Here is sample. I was able to process a 1G file with around 1.5 million records in 20MB of memory. The file read and the writing on the console rates are different but the streams API handles that.  This is not the fastest but you at least won't run out of memory. 



import java.io.FileInputStream
import java.util.Scanner

import akka.actor.ActorSystem
import akka.stream.{FlowMaterializer, MaterializerSettings}
import akka.stream.scaladsl.Source

import scala.util.Try


object StreamingFileReader extends App {


  val inputStream = new FileInputStream("/path/to/file")
  val sc = new Scanner(inputStream, "UTF-8")

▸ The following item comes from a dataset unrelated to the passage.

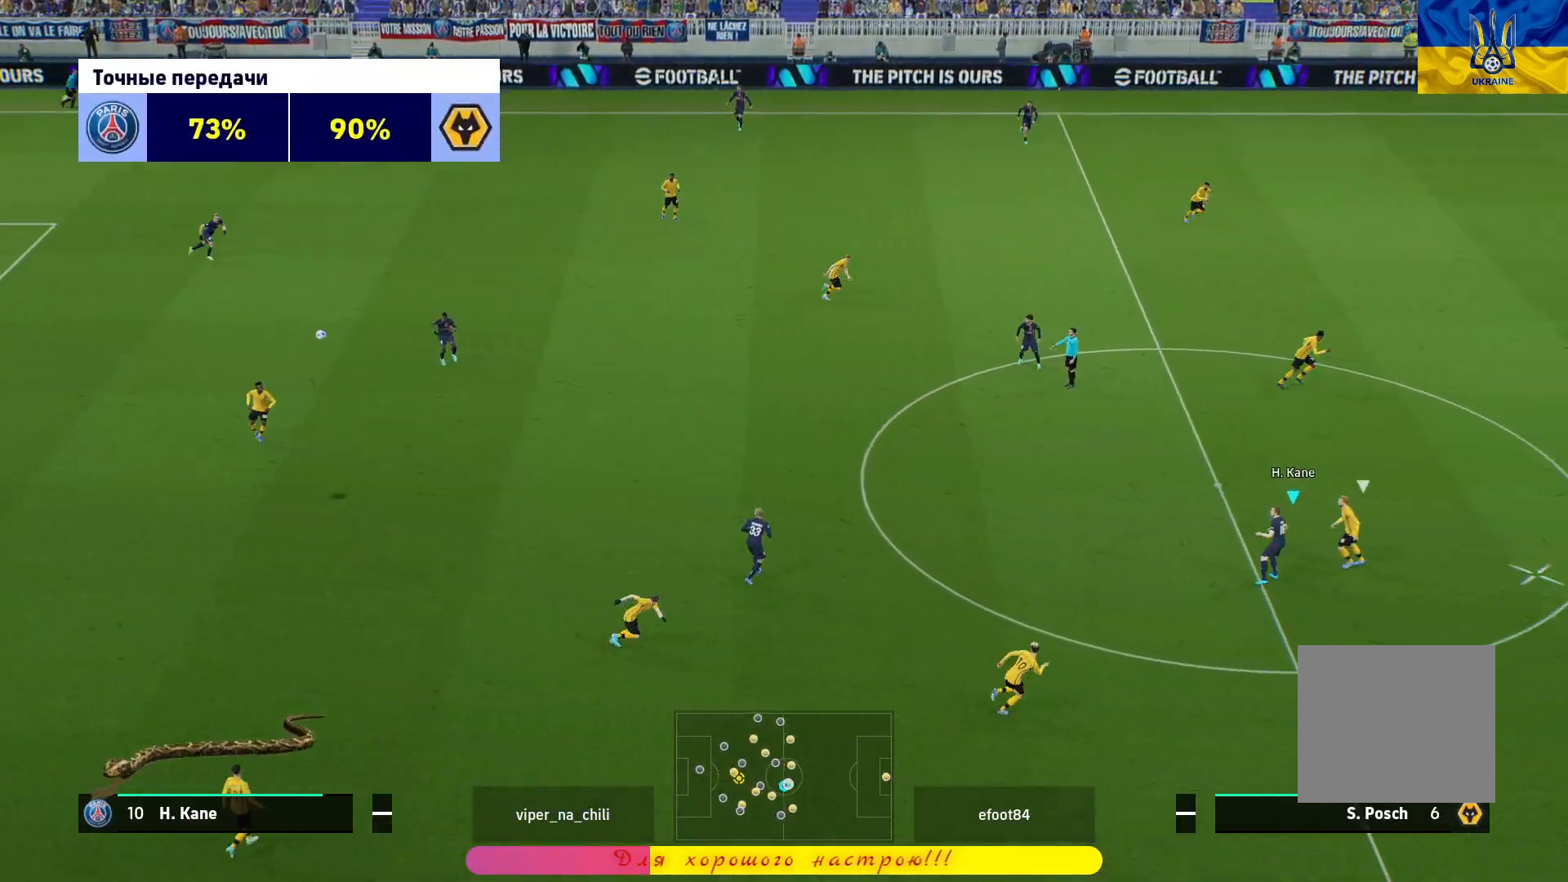
{"buttons": ["CROSS", "R1"], "left_stick": "up-left", "right_stick": "center", "events": [[183, "CROSS", "down"], [317, "CROSS", "up"], [400, "CROSS", "down"]]}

  implicit val system = ActorSystem("Sys")
  val settings = MaterializerSettings(system)
  implicit val materializer = FlowMaterializer(settings.copy(maxInputBufferSize = 256, initialInputBufferSize = 256))

  val fileSource = Source(() => Iterator.continually(sc.nextLine()))

  import system.dispatcher    

  fileSource.map { line =>
    line //do nothing
  //in the for each print the line. 
  }.foreach(println).onComplete { _ =>
    Try {
      sc.close()
      inputStream.close()
    }
    system.shutdown()

Allen Nie

unread,
Jan 9, 2015, 3:52:40 PM1/9/15
to akka...@googlegroups.com
Thank you Soumya, 

       I think Akka-streams is the way to go. However, I would also appreciate some performance boost as well - still have 40 million lines to go through! But thanks anyway!

Viktor Klang

unread,
Jan 9, 2015, 4:03:13 PM1/9/15
to Akka User List
Hi Allen,

What's the bottleneck?
Have you tried enabling the experimental optimizations?

--
>>>>>>>>>> Read the docs: http://akka.io/docs/
>>>>>>>>>> Check the FAQ: http://doc.akka.io/docs/akka/current/additional/faq.html
>>>>>>>>>> Search the archives: https://groups.google.com/group/akka-user
---
You received this message because you are subscribed to the Google Groups "Akka User List" group.
To unsubscribe from this group and stop receiving emails from it, send an email to akka-user+...@googlegroups.com.
To post to this group, send email to akka...@googlegroups.com.
Visit this group at http://groups.google.com/group/akka-user.
For more options, visit https://groups.google.com/d/optout.



--
Cheers,

Allen Nie

unread,
Jan 9, 2015, 4:53:29 PM1/9/15
to akka...@googlegroups.com
Hey Viktor,

    I'm trying to use Akka to parallelize this process. There shouldn't be any bottleneck, and I don't understand why I got memory overflow with my first version (actor version). The main task is to read in a line, break it up, and turn each segments (strings) into an integer, then prints it out to a CSV file (vectorization process).

   def processLine(line: String): Unit = {
  val vector: ListBuffer[String] = ListBuffer()
  val segs = line.split(",")

  println(segs(0))

  (1 to segs.length - 1).map {i =>
    val factorArray = dictionaries(i-1)
    vector += factorArray._2.indexOf(segs(i)).toString   //get the factor level of string
  }

  timer ! OneDone

  printer ! Print(vector.toList)
}

    When I'm doing this in pure Akka (with actors), since I created 40 million objects: Row(line: String), I get memory overflow issue. If I use Akka-stream, there is no memory overflow issue, but the performance is too similar to the non-parallelized version (even slower).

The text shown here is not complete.